Data listing START

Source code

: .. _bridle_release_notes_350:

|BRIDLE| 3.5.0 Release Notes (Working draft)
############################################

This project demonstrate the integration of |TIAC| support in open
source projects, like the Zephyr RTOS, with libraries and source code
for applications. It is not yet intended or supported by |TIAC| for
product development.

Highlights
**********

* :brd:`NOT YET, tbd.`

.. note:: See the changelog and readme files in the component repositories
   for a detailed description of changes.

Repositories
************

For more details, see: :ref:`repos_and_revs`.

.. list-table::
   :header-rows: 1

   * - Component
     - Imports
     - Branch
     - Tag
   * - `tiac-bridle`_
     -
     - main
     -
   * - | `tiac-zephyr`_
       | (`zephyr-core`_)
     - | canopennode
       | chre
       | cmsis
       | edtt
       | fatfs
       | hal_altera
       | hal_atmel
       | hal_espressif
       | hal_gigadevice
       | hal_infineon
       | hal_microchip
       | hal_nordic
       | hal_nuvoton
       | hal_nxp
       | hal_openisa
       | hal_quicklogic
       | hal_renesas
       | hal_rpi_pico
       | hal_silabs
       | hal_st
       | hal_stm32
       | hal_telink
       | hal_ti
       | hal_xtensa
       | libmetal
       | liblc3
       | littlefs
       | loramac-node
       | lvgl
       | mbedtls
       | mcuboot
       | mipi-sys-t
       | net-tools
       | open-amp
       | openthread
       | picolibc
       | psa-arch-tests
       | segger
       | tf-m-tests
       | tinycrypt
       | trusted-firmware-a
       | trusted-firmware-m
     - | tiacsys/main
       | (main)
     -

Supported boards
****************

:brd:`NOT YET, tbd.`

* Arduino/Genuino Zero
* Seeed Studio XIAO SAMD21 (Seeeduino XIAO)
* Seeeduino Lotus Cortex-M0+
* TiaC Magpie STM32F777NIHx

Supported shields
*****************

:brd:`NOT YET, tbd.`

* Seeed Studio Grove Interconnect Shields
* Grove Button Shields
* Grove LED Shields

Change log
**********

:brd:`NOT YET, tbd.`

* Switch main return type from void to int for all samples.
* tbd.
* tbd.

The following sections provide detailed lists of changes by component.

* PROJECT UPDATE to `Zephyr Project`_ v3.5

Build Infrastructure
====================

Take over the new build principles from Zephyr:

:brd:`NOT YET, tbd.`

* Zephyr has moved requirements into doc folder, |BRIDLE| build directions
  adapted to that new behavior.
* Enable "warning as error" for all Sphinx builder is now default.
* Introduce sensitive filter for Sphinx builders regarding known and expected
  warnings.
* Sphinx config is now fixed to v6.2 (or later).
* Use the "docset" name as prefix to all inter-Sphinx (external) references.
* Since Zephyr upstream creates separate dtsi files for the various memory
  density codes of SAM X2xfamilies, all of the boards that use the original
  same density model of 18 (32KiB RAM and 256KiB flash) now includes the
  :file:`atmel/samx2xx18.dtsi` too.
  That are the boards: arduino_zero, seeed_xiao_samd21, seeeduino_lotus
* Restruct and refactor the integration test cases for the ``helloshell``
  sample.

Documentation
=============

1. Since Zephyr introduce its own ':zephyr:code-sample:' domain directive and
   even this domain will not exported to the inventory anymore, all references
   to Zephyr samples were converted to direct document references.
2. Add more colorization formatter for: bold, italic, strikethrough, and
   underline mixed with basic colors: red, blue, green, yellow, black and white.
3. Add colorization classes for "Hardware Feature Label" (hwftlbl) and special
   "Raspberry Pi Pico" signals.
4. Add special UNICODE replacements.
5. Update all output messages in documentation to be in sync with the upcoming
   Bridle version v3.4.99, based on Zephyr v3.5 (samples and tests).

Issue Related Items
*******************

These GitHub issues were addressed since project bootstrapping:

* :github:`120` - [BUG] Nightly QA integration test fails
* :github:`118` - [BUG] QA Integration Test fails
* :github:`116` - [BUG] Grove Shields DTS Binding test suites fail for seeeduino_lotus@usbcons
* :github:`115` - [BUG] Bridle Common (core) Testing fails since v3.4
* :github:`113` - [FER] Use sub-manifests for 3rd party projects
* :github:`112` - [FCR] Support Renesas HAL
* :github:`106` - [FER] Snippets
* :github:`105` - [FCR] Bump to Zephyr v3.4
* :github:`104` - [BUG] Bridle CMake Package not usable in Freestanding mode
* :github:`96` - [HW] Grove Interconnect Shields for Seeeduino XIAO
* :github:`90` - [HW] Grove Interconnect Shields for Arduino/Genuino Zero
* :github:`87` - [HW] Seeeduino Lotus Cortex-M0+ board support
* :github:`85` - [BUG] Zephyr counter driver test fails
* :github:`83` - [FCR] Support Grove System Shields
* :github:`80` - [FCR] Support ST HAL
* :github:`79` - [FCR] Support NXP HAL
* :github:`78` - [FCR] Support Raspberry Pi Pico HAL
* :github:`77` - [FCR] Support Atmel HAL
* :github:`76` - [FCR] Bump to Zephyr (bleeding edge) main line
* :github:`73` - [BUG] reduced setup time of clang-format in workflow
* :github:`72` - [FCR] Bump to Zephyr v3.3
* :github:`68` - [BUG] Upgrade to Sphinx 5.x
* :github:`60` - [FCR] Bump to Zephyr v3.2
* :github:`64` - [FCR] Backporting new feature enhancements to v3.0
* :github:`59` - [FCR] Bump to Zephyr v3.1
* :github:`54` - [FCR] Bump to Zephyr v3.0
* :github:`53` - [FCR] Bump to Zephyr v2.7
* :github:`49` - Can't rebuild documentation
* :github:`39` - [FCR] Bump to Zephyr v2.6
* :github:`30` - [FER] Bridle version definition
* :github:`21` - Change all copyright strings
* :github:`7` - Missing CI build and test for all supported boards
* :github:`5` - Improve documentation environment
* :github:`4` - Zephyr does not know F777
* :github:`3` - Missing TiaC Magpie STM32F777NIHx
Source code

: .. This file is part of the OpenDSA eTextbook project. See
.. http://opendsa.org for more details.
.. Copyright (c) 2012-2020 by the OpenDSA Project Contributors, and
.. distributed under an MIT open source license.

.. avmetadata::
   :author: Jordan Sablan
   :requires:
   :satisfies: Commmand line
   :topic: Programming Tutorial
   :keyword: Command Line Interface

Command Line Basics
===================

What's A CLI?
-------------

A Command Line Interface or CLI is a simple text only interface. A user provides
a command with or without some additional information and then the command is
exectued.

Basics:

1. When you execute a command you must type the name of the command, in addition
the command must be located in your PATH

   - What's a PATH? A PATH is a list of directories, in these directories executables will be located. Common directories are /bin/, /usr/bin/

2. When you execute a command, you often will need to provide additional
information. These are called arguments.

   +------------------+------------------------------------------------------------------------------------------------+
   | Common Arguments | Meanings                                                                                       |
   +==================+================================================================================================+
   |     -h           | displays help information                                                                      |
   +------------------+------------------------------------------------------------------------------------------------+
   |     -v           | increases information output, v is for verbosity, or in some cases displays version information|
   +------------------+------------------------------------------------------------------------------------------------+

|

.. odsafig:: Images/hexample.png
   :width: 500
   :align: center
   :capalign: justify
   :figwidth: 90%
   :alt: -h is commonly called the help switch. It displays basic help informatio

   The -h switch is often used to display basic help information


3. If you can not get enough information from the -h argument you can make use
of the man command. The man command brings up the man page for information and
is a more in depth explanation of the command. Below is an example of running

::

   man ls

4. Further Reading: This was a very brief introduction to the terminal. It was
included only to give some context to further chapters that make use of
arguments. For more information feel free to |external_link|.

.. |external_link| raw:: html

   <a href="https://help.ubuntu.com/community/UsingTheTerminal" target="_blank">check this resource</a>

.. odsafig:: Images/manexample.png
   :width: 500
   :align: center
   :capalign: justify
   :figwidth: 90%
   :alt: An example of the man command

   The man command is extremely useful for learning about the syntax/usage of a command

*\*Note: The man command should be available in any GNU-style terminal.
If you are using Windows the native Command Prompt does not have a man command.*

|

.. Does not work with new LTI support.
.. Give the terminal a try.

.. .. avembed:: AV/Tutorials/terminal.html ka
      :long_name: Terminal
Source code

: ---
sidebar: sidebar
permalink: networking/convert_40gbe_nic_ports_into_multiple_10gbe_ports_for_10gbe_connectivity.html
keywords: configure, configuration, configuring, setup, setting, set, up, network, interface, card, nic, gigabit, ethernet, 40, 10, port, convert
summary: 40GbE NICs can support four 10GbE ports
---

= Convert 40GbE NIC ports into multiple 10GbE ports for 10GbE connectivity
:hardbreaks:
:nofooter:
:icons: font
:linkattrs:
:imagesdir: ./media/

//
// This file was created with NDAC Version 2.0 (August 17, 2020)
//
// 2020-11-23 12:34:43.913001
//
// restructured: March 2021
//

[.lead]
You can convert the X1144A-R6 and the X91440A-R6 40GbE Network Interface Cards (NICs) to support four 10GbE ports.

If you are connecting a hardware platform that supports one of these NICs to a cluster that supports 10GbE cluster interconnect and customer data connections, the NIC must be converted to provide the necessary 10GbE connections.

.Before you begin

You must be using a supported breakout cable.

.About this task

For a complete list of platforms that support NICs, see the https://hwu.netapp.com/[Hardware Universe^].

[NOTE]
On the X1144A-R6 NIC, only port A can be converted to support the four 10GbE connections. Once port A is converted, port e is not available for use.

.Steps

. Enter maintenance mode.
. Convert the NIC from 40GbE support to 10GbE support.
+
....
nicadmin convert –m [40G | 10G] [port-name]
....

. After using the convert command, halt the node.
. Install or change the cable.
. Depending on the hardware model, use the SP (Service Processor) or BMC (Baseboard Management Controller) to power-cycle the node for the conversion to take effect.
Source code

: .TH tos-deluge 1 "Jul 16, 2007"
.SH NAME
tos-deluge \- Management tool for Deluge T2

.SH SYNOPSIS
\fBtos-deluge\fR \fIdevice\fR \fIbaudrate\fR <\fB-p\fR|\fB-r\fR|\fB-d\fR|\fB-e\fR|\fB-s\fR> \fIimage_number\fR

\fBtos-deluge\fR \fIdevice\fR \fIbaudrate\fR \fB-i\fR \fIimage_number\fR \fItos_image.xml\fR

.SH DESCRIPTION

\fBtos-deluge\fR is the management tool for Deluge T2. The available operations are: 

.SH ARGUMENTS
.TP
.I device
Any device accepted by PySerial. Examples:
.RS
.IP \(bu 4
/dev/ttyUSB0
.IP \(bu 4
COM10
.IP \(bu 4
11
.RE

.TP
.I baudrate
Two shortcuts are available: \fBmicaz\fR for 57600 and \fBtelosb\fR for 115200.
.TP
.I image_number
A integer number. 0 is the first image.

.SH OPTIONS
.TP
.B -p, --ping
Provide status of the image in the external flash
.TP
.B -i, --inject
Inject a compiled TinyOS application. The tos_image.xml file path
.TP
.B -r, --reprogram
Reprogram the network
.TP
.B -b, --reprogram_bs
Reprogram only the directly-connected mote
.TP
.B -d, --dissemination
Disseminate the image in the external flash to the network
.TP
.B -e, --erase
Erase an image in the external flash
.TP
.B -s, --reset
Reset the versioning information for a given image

Data listing END

Scan the records for the word "Sphinx" and copy every line where it is found.

Answer section:
* Enable "warning as error" for all Sphinx builder is now default.
* Introduce sensitive filter for Sphinx builders regarding known and expected
* Sphinx config is now fixed to v6.2 (or later).
* Use the "docset" name as prefix to all inter-Sphinx (external) references.
* :github:`68` - [BUG] Upgrade to Sphinx 5.x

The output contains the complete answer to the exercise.